Time-translational symmetry in statistical dynamics dictates Einstein relation, Green-Kubo formula, and their generalizations

A stochastic dynamics has a natural decomposition into a drift capturing mean rate of change and a martingale increment capturing randomness. They are two statistically uncorrelated, but not necessarily independent, components contributing to the overall fluctuations of the dynamics, representing the uncertainties in the past and in the future.

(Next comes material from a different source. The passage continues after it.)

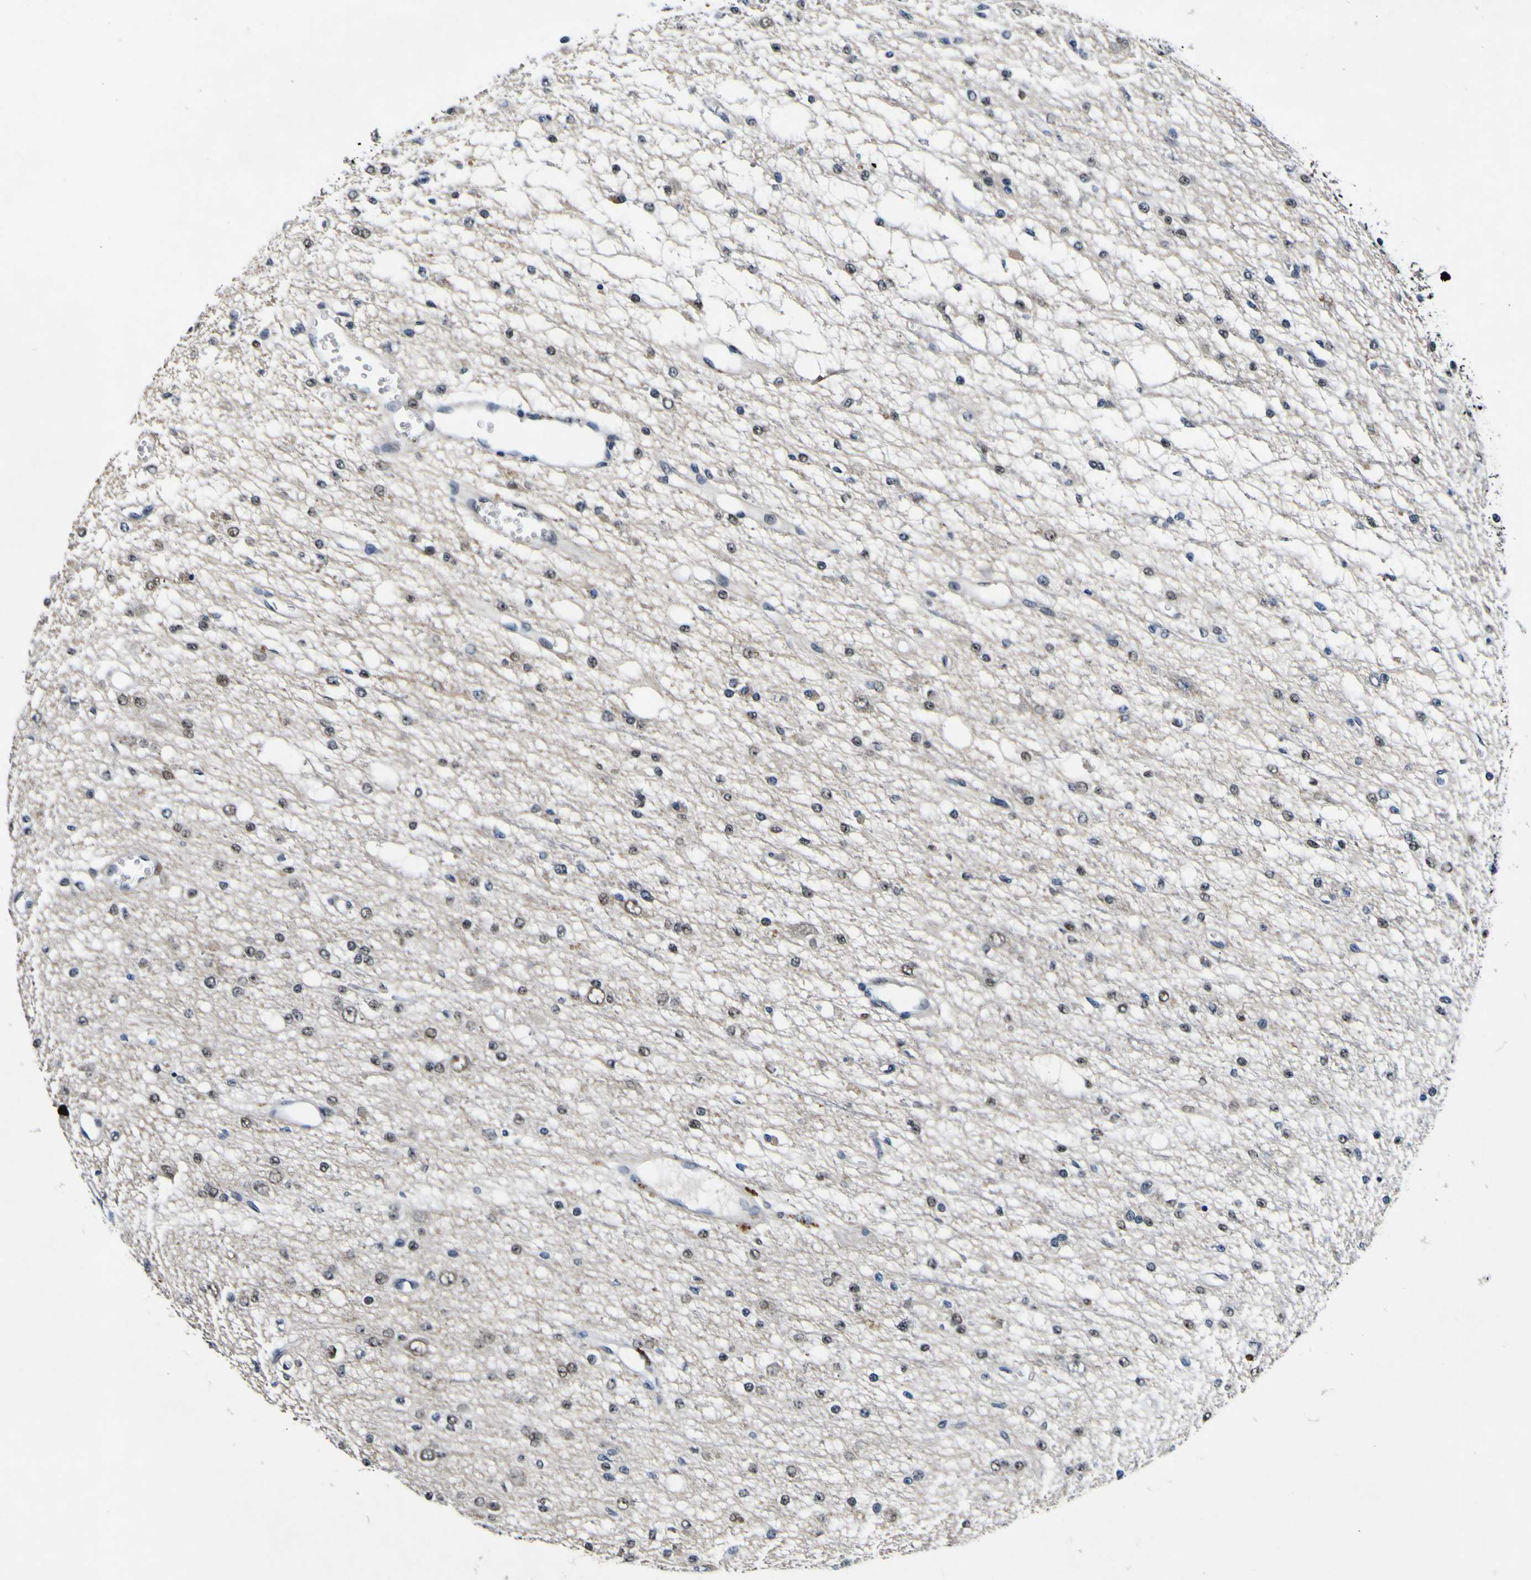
{"staining": {"intensity": "weak", "quantity": "<25%", "location": "nuclear"}, "tissue": "glioma", "cell_type": "Tumor cells", "image_type": "cancer", "snomed": [{"axis": "morphology", "description": "Glioma, malignant, Low grade"}, {"axis": "topography", "description": "Brain"}], "caption": "This is a micrograph of immunohistochemistry (IHC) staining of glioma, which shows no staining in tumor cells. The staining is performed using DAB brown chromogen with nuclei counter-stained in using hematoxylin.", "gene": "CUL4B", "patient": {"sex": "male", "age": 38}}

We show that fluctuation-dissipation relations of the two aforementioned components, such as the Einstein relation and the Green-Kubo formula, can be formulated for any stochastic process with a steady state, without additional supposition of the process being Markovian, reversible, or linear. Further, by considering the adjoint process defined by the time reversal at the steady state, we show that reversibility in equilibrium leads to an additional symmetry in the covariance between system's state and drift. Potential directions of further generalizing our results to processes without steady states is briefly discussed.

Automated summary

A stochastic dynamics consists of a drift and a martingale increment, representing the mean rate of change and randomness, respectively. These two components, although statistically uncorrelated, contribute to the overall fluctuations of the dynamics, capturing uncertainties in the past and future. We demonstrate that fluctuation-dissipation relations like the Einstein relation and the Green-Kubo formula can be formulated for any stochastic process with a steady state, without assuming the process to be Markovian, reversible, or linear. Furthermore, we show that reversibility in equilibrium leads to an additional symmetry in the covariance between the system's state and drift. Potential directions for generalizing these results to processes without steady states are briefly discussed.